Problem Statement
We need to write a program that accepts a positive integer value from the user and prints all the possible divisors of that number (excluding the number itself).
For example
Input: 100 Output : 1 2 4 5 10 25 50
Algorithm
The problem statement is quite straightforward and beginner-level. To solve this problem, all we need is a loop and a conditional
if
statement. As the problem statement state that all we need to do is find all the divisors except for the number itself.
So we need a loop from range 1 to half of the number entered by the user. Because a number's all possible divisors can be the number itself and less than half of it.
C Program to find the divisors of a Positive Integer
#include <stdio.h>
int main()
{
int num, i;
//input the number
printf("Enter a positive integer value: ");
scanf("%d",&num);
for(i=1; i<=num/2; i++)
{
if(num%i==0)
{
printf("%d ", i);
}
}
return 0;
}
Output
Enter a positive integer value: 100
1 2 4 5 10 20 25 50
C++ program to find the divisors of a Positive Integer
#include<iostream>
using namespace std;
int main()
{
int num;
//input the positive integer
cout<<"Enter a Positive Integer Number: "; cin>>num;
for(int i=1; i<=num/2; i++)
{
if(num%i==0)
{
cout<<i<<" ";
}
}
return 0;
}
Output:
Enter a Positive Integer Number: 100
1 2 4 5 10 20 25 50
Python:
# input number
num = int(input("Enter a Positive Integer Number: "))

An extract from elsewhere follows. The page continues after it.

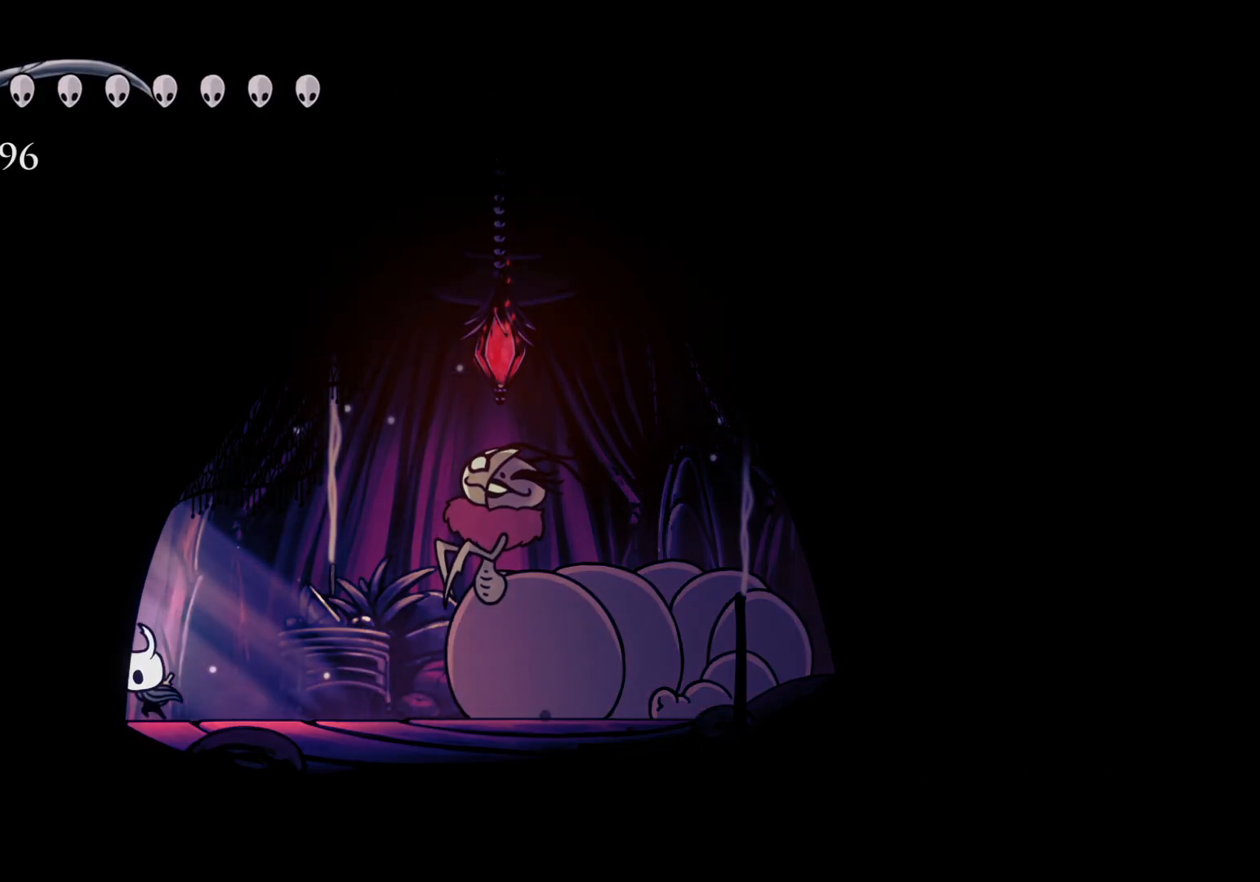
{"keys": [], "mouse": [], "events": [[400, "s", "up"]]}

for i in range(1, (num//2)+1):
if num%i==0:
print(i, end =" ")
Output:
Enter a Positive Integer Number: 100
1 2 4 5 10 20 25 50
Wrapping Up!
Now let's wrap up this programming tutorial on "Write a program to find the divisors of a positive integer". To find all the divisors of a number
n
we just need to calculate all smaller numbers that can divide the number
n
completely.
If we look closely, all the divisor of a number lies between 1 to half of the number itself, which save time, and we just need to create a loop that would iterate n/2 time.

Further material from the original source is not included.